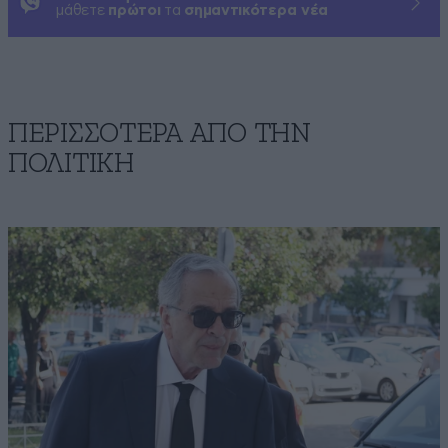
μάθετε
πρώτοι
τα
σημαντικότερα νέα
ΠΕΡΙΣΣΟΤΕΡΑ ΑΠΟ ΤΗΝ
ΠΟΛΙΤΙΚΗ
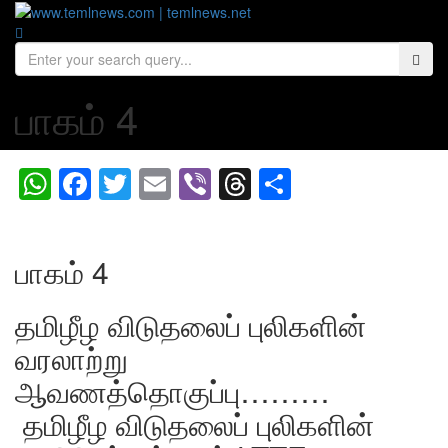
பாகம் 4
WhatsApp
Facebook
Twitter
Email
Viber
Threads
Share
பாகம் 4
தமிழீழ விடுதலைப் புலிகளின்
வரலாற்று
ஆவணத்தொகுப்பு………
தமிழீழ விடுதலைப் புலிகளின்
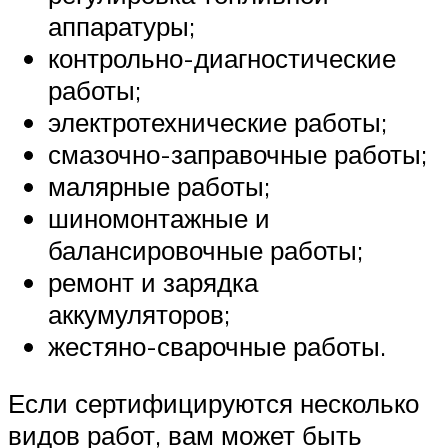
аппаратуры;
контрольно-диагностические
работы;
электротехнические работы;
смазочно-заправочные работы;
малярные работы;
шиномонтажные и
балансировочные работы;
ремонт и зарядка
аккумуляторов;
жестяно-сварочные работы.
Если сертифицируются несколько
видов работ, вам может быть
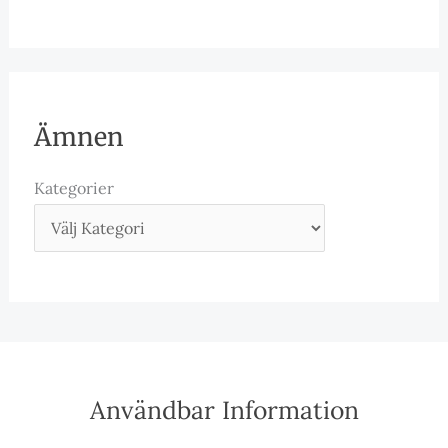
Ämnen
Kategorier
Användbar Information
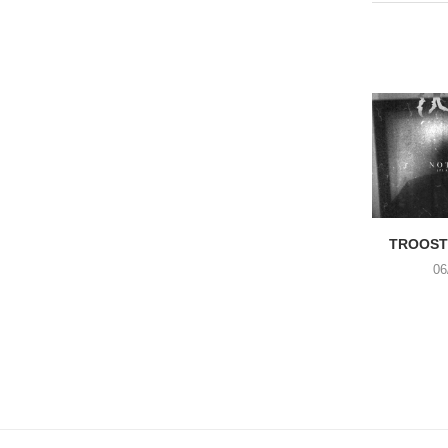
TROOST 
06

============================================================

> WORK TASK
No pictures, please. Output the listing above exactly as it stands.

> SOLVED EXERCISE
μάθετε
πρώτοι
τα
σημαντικότερα νέα
ΠΕΡΙΣΣΟΤΕΡΑ ΑΠΟ ΤΗΝ
ΠΟΛΙΤΙΚΗ
பாகம் 4
WhatsApp
Facebook
Twitter
Email
Viber
Threads
Share
பாகம் 4
தமிழீழ விடுதலைப் புலிகளின்
வரலாற்று
ஆவணத்தொகுப்பு………
தமிழீழ விடுதலைப் புலிகளின்
аппаратуры;
контрольно-диагностические
работы;
электротехнические работы;
смазочно-заправочные работы;
малярные работы;
шиномонтажные и
балансировочные работы;
ремонт и зарядка
аккумуляторов;
жестяно-сварочные работы.
Если сертифицируются несколько
видов работ, вам может быть
Ämnen
Kategorier
Användbar Information
TROOST 
06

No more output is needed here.